Auf einen Blick: AIn einer umfassenden Enthüllung des US-Magazins The New Yorker deckt Reporterin Cora Engelbrecht in einem Deep Dive auf, wie das Mullah-Regime in Teheran einen unerbittlichen Terrorkrieg auf europäischem Boden führt und sich dabei der Unterwelt bedient. Um die eigene Täterschaft zu verschleiern, heuert Teheran europäische Banden, russische Mafiosi, Hells Angels und sogar Minderjährige an, um Regimekritiker, Journalisten sowie israelische und US-amerikanische Ziele zu attackieren. Ein blutiger Anschlag auf den Exil-Journalisten Pouria Zeraati in London zeigt exemplarisch, wie das Netz aus Auftragsmördern und Kleinkriminellen funktioniert.

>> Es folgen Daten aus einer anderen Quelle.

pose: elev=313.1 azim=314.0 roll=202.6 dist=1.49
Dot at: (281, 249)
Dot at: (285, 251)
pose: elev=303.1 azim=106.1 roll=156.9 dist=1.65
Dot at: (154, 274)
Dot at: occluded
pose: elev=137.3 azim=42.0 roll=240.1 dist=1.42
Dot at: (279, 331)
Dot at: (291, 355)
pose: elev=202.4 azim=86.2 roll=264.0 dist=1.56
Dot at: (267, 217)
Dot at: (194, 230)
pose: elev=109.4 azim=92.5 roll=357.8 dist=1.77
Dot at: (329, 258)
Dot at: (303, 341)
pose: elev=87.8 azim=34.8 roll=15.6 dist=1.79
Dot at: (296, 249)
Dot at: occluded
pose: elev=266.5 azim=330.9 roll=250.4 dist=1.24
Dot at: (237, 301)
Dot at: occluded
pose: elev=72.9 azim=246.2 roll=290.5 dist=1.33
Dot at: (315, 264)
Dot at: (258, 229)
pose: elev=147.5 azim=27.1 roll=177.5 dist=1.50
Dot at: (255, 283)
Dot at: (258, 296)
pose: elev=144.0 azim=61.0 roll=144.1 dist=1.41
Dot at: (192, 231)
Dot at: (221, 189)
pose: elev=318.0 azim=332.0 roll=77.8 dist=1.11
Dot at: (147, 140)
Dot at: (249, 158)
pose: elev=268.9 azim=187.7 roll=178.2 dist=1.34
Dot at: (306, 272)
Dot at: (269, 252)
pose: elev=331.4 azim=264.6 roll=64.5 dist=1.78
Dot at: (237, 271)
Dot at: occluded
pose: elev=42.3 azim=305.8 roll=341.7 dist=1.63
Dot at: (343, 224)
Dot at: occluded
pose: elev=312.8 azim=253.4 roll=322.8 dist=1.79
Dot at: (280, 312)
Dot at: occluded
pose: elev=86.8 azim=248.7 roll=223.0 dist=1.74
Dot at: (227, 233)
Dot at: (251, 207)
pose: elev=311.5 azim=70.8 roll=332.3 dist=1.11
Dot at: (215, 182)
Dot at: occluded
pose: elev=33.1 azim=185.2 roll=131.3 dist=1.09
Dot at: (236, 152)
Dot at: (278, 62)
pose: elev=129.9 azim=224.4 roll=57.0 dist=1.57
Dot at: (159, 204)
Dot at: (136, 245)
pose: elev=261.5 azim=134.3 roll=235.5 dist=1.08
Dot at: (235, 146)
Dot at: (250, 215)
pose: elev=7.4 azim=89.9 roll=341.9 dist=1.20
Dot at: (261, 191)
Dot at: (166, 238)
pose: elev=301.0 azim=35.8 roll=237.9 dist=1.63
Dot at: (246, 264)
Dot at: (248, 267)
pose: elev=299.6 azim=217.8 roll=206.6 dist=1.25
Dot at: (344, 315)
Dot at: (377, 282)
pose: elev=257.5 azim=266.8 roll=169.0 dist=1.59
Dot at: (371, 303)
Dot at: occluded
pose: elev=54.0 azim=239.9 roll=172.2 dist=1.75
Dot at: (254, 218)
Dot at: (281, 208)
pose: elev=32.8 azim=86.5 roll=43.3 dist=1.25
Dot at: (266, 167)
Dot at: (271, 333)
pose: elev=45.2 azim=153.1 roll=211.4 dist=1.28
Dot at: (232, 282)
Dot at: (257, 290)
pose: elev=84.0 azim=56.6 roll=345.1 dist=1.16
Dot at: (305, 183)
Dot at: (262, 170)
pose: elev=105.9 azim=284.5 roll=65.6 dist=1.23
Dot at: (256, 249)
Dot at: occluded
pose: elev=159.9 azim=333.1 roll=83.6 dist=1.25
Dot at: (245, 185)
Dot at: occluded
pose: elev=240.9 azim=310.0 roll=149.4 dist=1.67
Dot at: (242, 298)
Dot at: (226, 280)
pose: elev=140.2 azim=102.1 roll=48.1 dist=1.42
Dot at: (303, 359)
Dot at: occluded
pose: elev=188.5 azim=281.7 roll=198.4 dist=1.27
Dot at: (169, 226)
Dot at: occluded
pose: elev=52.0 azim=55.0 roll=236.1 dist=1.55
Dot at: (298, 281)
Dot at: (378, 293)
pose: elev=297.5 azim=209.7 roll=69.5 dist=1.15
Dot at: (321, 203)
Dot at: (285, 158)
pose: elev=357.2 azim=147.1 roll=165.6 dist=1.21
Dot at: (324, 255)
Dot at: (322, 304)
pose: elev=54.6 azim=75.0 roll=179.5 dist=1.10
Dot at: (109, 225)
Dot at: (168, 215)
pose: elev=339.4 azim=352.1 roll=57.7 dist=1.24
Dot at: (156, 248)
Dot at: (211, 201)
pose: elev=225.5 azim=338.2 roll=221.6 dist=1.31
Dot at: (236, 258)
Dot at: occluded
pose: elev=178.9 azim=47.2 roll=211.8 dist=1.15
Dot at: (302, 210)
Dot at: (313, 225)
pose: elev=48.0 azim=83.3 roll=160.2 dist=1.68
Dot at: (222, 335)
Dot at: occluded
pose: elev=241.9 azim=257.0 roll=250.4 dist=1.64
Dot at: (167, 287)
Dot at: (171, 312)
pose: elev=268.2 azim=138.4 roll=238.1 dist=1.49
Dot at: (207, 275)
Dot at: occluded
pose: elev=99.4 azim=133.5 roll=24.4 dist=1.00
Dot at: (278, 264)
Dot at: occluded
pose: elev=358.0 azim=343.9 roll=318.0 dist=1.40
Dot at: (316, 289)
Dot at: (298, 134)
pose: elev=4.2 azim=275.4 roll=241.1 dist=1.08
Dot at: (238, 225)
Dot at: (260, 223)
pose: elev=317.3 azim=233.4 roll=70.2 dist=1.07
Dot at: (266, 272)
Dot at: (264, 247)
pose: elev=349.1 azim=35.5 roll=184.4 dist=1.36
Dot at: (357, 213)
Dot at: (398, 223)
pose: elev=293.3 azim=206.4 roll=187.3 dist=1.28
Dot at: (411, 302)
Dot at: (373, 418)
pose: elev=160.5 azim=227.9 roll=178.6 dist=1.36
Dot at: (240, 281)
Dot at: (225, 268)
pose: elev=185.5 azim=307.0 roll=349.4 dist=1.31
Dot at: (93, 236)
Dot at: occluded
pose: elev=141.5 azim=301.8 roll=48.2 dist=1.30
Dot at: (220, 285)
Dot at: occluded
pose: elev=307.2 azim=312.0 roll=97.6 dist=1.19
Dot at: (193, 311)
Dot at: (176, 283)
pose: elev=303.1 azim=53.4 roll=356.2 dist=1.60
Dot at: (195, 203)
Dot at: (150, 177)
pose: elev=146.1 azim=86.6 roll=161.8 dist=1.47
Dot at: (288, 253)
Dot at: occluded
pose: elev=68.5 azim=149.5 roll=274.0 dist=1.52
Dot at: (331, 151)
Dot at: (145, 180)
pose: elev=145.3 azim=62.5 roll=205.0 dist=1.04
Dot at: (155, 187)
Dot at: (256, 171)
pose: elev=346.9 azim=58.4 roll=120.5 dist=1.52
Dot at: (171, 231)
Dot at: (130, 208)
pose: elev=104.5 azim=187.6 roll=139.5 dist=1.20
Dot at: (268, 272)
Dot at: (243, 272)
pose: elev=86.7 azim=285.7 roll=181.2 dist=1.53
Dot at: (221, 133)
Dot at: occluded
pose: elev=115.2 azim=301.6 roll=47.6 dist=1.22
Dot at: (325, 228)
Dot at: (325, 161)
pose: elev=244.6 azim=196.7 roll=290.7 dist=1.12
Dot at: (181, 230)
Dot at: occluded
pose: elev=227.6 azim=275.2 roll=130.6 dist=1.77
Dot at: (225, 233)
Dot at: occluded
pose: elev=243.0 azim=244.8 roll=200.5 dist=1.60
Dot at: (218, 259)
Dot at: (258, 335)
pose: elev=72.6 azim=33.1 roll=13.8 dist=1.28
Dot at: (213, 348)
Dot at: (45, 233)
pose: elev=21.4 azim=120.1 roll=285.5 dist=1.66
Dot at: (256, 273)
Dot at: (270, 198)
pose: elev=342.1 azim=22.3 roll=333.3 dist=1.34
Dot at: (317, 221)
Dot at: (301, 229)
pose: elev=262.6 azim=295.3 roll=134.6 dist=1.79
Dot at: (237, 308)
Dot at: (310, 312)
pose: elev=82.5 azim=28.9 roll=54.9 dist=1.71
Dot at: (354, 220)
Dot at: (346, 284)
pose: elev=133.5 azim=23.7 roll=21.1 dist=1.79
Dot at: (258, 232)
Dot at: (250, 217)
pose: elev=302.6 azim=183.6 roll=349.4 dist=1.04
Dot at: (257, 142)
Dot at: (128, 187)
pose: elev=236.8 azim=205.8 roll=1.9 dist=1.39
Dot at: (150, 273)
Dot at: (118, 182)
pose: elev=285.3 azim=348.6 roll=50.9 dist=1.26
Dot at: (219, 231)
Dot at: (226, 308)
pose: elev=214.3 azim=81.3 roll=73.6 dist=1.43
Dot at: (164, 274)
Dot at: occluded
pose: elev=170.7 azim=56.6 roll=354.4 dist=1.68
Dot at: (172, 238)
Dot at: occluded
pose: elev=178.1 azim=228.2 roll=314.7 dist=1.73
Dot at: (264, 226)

Auf einen Blick: Das Mullah-Regime in Teheran führt einen unerbittlichen Terrorkrieg auf europäischem Boden und bedient sich dabei der Unterwelt. Um die eigene Täterschaft zu verschleiern, heuert Teheran europäische Banden, russische Mafiosi, Hells Angels und sogar Minderjährige an, um Regimekritiker, Journalisten sowie israelische und US-amerikanische Ziele zu attackieren. Ein blutiger Anschlag auf den Exil-Journalisten Pouria Zeraati in London zeigt exemplarisch, wie das Netz aus Auftragsmördern und Kleinkriminellen funktioniert.

Der Fall Zeraati

Der 38-jährige Pouria Zeraati, Moderator beim oppositionellen Sender Iran International in London, wurde jahrelang belästigt, beschattet und bedroht. Im März 2024 stachen ihn zwei rumänische Kriminelle vor seinem Haus nieder. Zeraati überlebte nur knapp, weil Nachbarn und ein Bauarbeiter mit einem Werkzeuggürtel die Blutung stillten.

Details aus dem Prozess am Old Bailey offenbaren die Akribie der Operation: Über ein Jahr lang spionierten die Täter Zeraatis Wohnort aus, finanziert durch Scheinfirmen und mehr als 100.000 Dollar an Überweisungen.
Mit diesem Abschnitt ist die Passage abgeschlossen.